Module 6: Security

Question 1

Shared Responsibility Model

Answer 1

AWS is responsible for some parts of the environment (security of the cloud) and the customer is responsible for other parts (security in the cloud).

Question 2

Customers (Security in the Cloud)

Answer 2

• Customers are responsible for the security of everything that they create and put in the cloud.
• Maintain complete control over the content stored on AWS, which AWS services are used, and who has access.

Question 3

AWS (Security of the Cloud)

Answer 3

• Operates, manages, and controls the components at all layers of infrastructure.
• Responsible for protecting the global infrastructure that runs all the services offered in the AWS Cloud.

Question 4

AWS Identity and Access Management (IAM)

Answer 4

Enables you to manage access to AWS services and resources securely.

Question 5

IAM Users

Answer 5

• Represents the person or application that interacts with AWS services and resources.
• Consists of name and credentials.
• By default it has no permissions associated with it when created.

Question 6

IAM Policy

Answer 6

A document that allows or denies permissions to AWS services and resources.

Question 7

IAM Group

Answer 7

A collection of IAM users.

Question 8

IAM Role

Answer 8

• An identity that you can assume to gain temporary access to permissions.
• Before an entity can switch roles, they must be granted permissions to switch to the role.
• All permissions of the previous role are abandoned and the permissions of the new role are assumed.

Question 9

AWS Organizations

Answer 9

• Used to consolidate and manage multiple AWS accounts within a central location.
• Accounts ca be grouped into organization units to make it easier to manage accounts with similar business or security requirements.

Question 10

Service Control Policies (SCPs)

Answer 10

Enable you to place restrictions on the AWS services, resources, and individual API actions that users and roles in each account can access.

Question 11

AWS Artifact

Answer 11

A service that provides on-demand access to AWS security and compliance reports and select online agreements.

Question 12

AWS Artifact Agreements

Answer 12

Agreements can be reviewed, accepted, and managed for an individual account or all accounts in AWS Organizations.

Question 13

AWS Artifact Reports

Answer 13

Provide compliances reports from third-party auditors.

Question 14

Customer Compliance Center

Answer 14

Contains resources to help you learn more about AWS compliance.

Question 15

Denial-of-Service (DoS) Attack

Answer 15

A deliberate attempt to make a website or application unavailable to users.

Question 16

Distributed Denial-of-Service (DDoS) Attack

Answer 16

• Multiple sources are used to start an attack that aims to make a website or application unavailable.
• A single attacker can use multiple infected computers knows as “bots” to send excessive traffic to a website or application.

Question 17

AWS Shield

Answer 17

A service that protects applications against DDoS attacks.

Question 18

AWS Shield Standard

Answer 18

• Automatically protects all AWS customers at no cost.
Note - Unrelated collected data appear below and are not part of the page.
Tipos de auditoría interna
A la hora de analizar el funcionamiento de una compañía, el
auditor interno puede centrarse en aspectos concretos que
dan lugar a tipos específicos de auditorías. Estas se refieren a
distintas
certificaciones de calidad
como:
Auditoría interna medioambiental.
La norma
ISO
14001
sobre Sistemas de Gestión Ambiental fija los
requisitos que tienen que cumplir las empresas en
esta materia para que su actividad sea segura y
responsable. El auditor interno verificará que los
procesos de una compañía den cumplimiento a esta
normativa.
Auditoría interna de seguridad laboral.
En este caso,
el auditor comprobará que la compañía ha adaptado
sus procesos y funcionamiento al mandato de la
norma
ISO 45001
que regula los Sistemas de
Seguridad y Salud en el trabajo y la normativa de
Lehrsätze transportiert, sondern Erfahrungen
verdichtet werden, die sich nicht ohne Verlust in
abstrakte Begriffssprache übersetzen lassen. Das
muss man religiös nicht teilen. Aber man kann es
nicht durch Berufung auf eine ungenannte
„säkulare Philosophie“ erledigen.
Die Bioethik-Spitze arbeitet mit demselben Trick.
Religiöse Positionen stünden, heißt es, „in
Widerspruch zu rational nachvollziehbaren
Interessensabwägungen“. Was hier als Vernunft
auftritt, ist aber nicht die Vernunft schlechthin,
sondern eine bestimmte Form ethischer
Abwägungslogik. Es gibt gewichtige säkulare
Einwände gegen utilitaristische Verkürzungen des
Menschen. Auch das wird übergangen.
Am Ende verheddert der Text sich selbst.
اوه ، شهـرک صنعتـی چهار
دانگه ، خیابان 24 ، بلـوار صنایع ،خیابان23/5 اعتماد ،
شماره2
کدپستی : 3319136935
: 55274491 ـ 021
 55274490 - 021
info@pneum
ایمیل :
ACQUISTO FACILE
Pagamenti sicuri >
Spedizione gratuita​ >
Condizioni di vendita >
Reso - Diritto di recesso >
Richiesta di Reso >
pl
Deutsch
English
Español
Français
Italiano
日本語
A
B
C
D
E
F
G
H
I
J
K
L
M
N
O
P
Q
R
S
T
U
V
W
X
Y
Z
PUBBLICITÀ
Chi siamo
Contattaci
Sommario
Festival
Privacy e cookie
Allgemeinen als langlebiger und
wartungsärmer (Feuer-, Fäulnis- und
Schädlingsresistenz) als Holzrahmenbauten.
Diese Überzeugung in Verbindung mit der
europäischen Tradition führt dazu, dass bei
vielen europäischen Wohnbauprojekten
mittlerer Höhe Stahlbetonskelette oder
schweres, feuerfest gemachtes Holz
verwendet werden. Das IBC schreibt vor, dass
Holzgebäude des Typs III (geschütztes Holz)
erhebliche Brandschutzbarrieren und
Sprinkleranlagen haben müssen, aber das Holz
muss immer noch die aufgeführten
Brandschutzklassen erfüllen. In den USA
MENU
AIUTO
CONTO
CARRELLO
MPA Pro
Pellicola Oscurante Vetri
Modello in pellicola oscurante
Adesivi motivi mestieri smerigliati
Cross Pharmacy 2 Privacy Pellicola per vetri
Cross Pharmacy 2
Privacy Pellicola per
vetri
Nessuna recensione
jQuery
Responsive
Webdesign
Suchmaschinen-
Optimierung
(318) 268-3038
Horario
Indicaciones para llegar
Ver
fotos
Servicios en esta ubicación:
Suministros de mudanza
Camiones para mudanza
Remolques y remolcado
- Protects AWS resources from the most common, frequently occurring types of DDoS attacks.

Question 19

AWS Shield Advanced

Answer 19

• A paid service that provides detailed attack diagnostics and the ability to detect and mitigate sophisticated DDoS attacks.
• Can integrate it with AWS WAF by writing custom rules to mitigate complex DDoS attacks.

Question 20

AWS Key Management Service (AWS KMS)

Answer 20

Enables you to perform encryption operations through the use of cryptographic keys.

Question 21

AWS WAF

Answer 21

• A web application firewall that lets you monitor requests that come into your web applications.
• Does this by using a web access control list (ACL) to protect resources.

Question 22

Amazon Inspector

Answer 22

• Helps to improve the security and compliance of applications by running automated security assessments.
• Checks applications for security vulnerabilities and deviations from security best practices.

Question 23

Amazon GuardDuty

Answer 23

• A service that provides intelligent threat detection for your AWS infrastructure and resources.
• Identifies threats by continuously monitoring the network activity and account behavior within your AWS environment.